**Description of the task**
Exactly the lines from the first line of the records to the line holding "middle pip: (151, 361)" should be duplicated, and nothing more; pictures stay out.

**Input for this task**

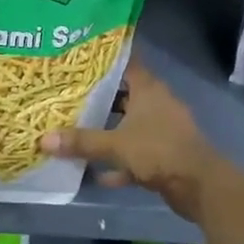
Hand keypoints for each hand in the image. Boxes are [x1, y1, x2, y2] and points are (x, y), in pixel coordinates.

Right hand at [39, 59, 239, 224]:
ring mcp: (163, 129)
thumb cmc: (158, 150)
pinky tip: (98, 175)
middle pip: (124, 94)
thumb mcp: (116, 144)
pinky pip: (137, 153)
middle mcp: (157, 103)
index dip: (105, 60)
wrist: (200, 186)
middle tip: (70, 94)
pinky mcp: (166, 154)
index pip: (126, 63)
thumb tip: (43, 139)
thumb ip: (82, 141)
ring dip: (109, 131)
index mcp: (148, 89)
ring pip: (130, 124)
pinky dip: (120, 162)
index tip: (81, 58)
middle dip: (99, 97)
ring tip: (78, 131)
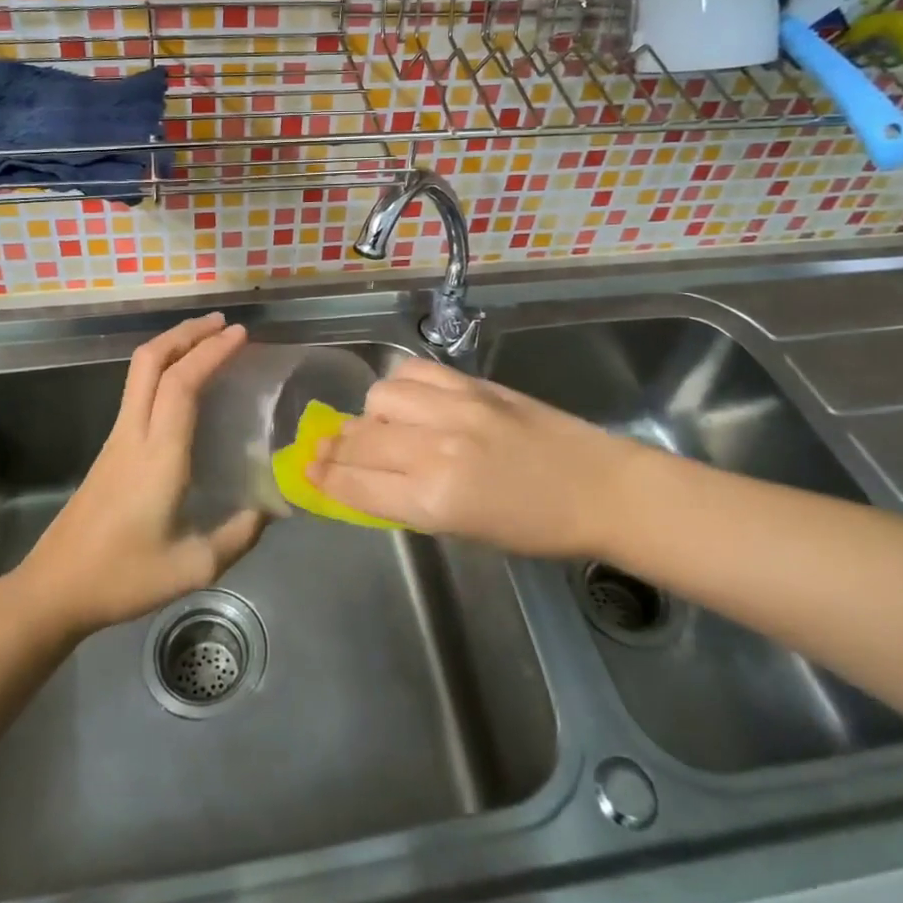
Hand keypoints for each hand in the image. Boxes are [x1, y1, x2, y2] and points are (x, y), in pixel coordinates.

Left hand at [15, 313, 265, 634]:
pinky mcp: (110, 448)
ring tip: (208, 340)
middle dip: (187, 332)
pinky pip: (138, 390)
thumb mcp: (192, 568)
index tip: (240, 333)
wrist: (54, 588)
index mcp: (158, 455)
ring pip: (140, 371)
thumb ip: (238, 536)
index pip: (182, 383)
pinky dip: (163, 368)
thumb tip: (272, 509)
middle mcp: (134, 433)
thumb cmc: (122, 577)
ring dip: (173, 345)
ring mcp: (117, 437)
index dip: (210, 351)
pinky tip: (184, 383)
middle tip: (224, 324)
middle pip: (151, 361)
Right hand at [308, 357, 635, 558]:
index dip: (324, 478)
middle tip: (324, 449)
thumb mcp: (464, 531)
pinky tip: (406, 398)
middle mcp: (436, 450)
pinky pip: (413, 372)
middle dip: (334, 447)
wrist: (598, 487)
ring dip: (370, 415)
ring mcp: (454, 409)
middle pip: (361, 440)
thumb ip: (410, 501)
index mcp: (435, 501)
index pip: (357, 484)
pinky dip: (399, 385)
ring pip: (380, 399)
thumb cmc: (534, 527)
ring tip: (380, 426)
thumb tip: (366, 479)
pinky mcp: (472, 384)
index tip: (304, 471)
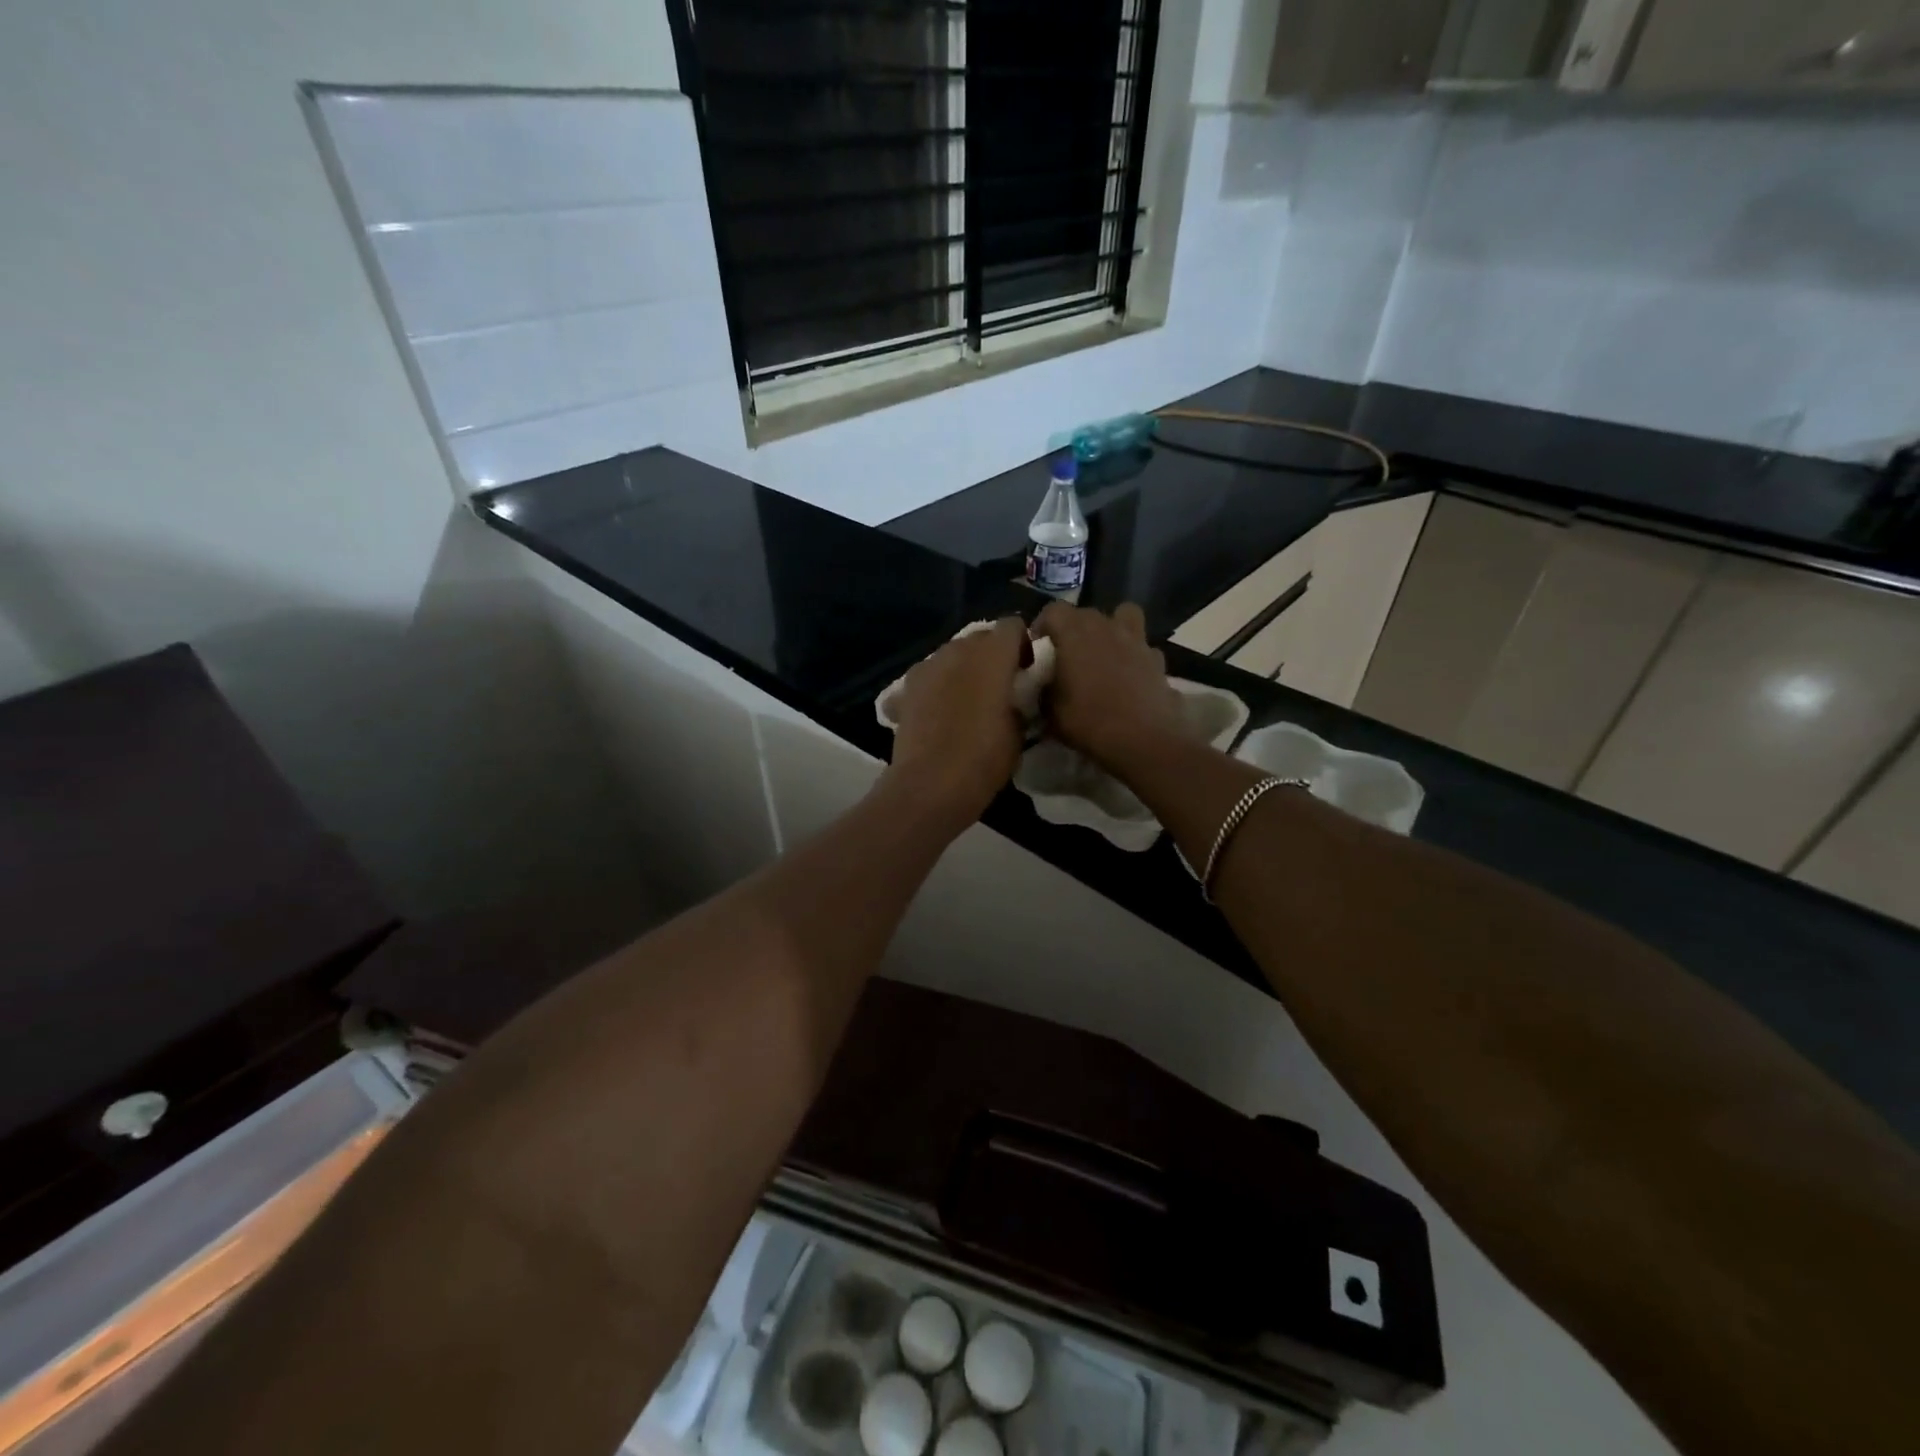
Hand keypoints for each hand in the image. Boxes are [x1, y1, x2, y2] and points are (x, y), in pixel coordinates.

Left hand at [883, 617, 1028, 832]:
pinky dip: (938, 685)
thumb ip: (1019, 701)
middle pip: (980, 638)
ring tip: (968, 699)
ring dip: (964, 668)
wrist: (930, 785)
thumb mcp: (1020, 731)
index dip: (1022, 644)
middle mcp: (958, 650)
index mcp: (992, 655)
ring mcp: (928, 666)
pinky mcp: (906, 686)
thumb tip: (1013, 697)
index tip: (1026, 670)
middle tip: (1000, 687)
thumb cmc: (984, 759)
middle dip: (992, 655)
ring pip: (952, 654)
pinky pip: (930, 675)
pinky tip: (940, 711)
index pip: (1012, 626)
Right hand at [1033, 602, 1191, 772]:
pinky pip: (1142, 646)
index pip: (1052, 610)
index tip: (1038, 647)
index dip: (1042, 625)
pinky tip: (1129, 676)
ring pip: (1123, 616)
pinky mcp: (1157, 658)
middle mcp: (1106, 626)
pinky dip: (1134, 655)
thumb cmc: (1090, 722)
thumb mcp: (1050, 712)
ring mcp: (1136, 640)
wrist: (1144, 740)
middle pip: (1085, 613)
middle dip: (1073, 629)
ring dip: (1111, 628)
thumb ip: (1044, 690)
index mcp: (1075, 633)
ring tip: (1103, 652)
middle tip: (1067, 655)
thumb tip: (1044, 685)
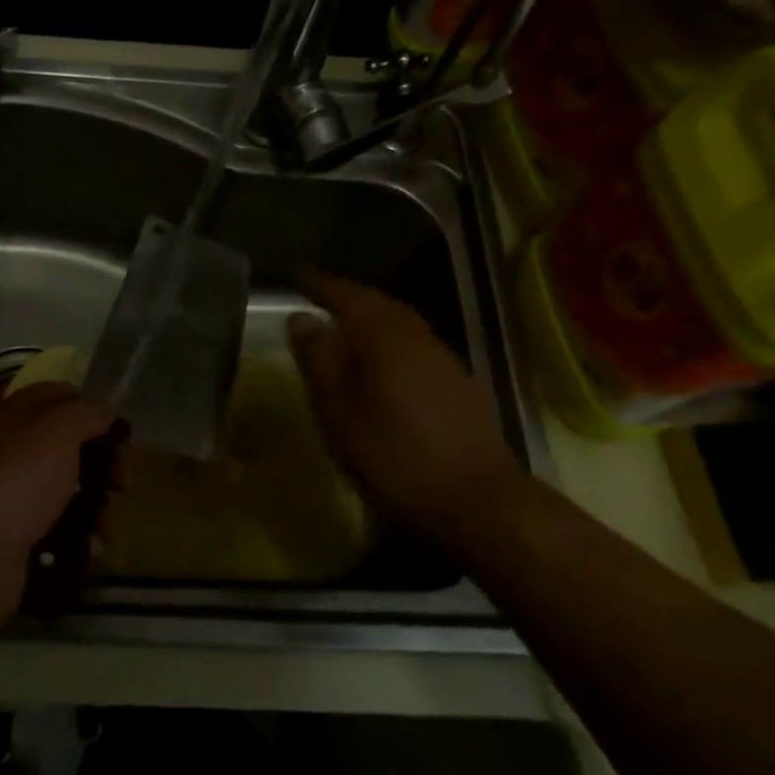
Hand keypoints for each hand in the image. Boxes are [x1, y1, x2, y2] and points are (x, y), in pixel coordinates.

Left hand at [0, 383, 117, 641]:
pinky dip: (79, 542)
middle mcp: (12, 455)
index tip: (123, 435)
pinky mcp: (18, 545)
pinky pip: (59, 536)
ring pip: (67, 495)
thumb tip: (107, 416)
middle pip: (69, 449)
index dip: (94, 410)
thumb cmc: (9, 482)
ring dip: (96, 507)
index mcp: (14, 418)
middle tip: (122, 483)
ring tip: (106, 524)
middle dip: (103, 464)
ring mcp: (13, 502)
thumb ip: (86, 414)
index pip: (60, 398)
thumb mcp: (55, 430)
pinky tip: (91, 549)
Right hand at [287, 273, 523, 542]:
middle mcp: (417, 337)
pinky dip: (391, 344)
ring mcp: (444, 360)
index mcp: (384, 336)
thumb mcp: (339, 410)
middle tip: (320, 297)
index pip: (346, 295)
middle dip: (349, 297)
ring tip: (346, 329)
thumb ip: (319, 359)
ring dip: (372, 320)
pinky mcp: (460, 386)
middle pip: (379, 304)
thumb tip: (301, 318)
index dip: (320, 284)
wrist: (476, 500)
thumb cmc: (393, 454)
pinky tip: (383, 367)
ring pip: (401, 325)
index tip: (297, 274)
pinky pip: (415, 347)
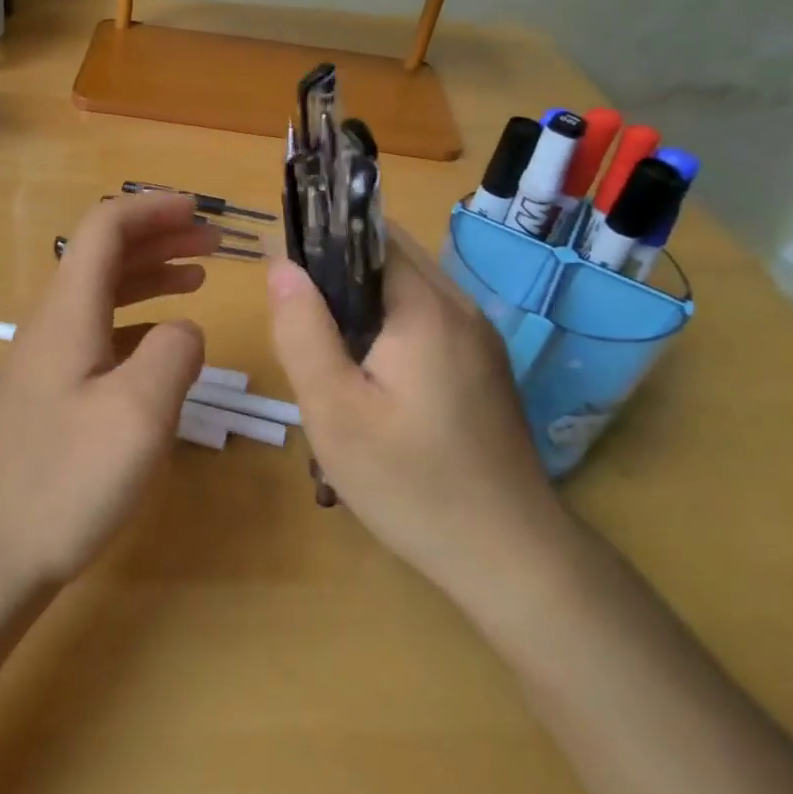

**Answer**
Hand keypoints for each hand in the image. Boxes are [x1, y1, x2, y2] and points are (x, y), in pixel coordinates.

Right hand at [39, 59, 239, 224]:
ring mcp: (163, 129)
thumb cmc: (158, 150)
pinky tip: (98, 175)
middle pip: (124, 94)
thumb mcp: (116, 144)
pinky pip: (137, 153)
middle mcp: (157, 103)
index dip: (105, 60)
wrist: (200, 186)
middle tip: (70, 94)
pinky mcp: (166, 154)
index pip: (126, 63)
thumb tip: (43, 139)
thumb ip: (82, 141)
ring dip: (109, 131)
index mcp: (148, 89)
ring pip: (130, 124)
pinky dip: (120, 162)
index tip: (81, 58)
middle dip: (99, 97)
ring tip: (78, 131)
Hand keypoints for each hand in the image. Boxes are [x1, y1, x2, y2] and points are (x, y), in pixel coordinates.

Left hand at [15, 313, 265, 634]:
pinky mcp: (110, 448)
ring tip: (208, 340)
middle dip: (187, 332)
pinky pip: (138, 390)
thumb mcp: (192, 568)
index tip: (240, 333)
wrist: (54, 588)
index mcp: (158, 455)
ring pip: (140, 371)
thumb ip: (238, 536)
index pip: (182, 383)
pinky dip: (163, 368)
thumb tip: (272, 509)
middle mcp: (134, 433)
thumb cmc: (122, 577)
ring dip: (173, 345)
ring mcp: (117, 437)
index dip: (210, 351)
pinky tip: (184, 383)
middle tip: (224, 324)
middle pip: (151, 361)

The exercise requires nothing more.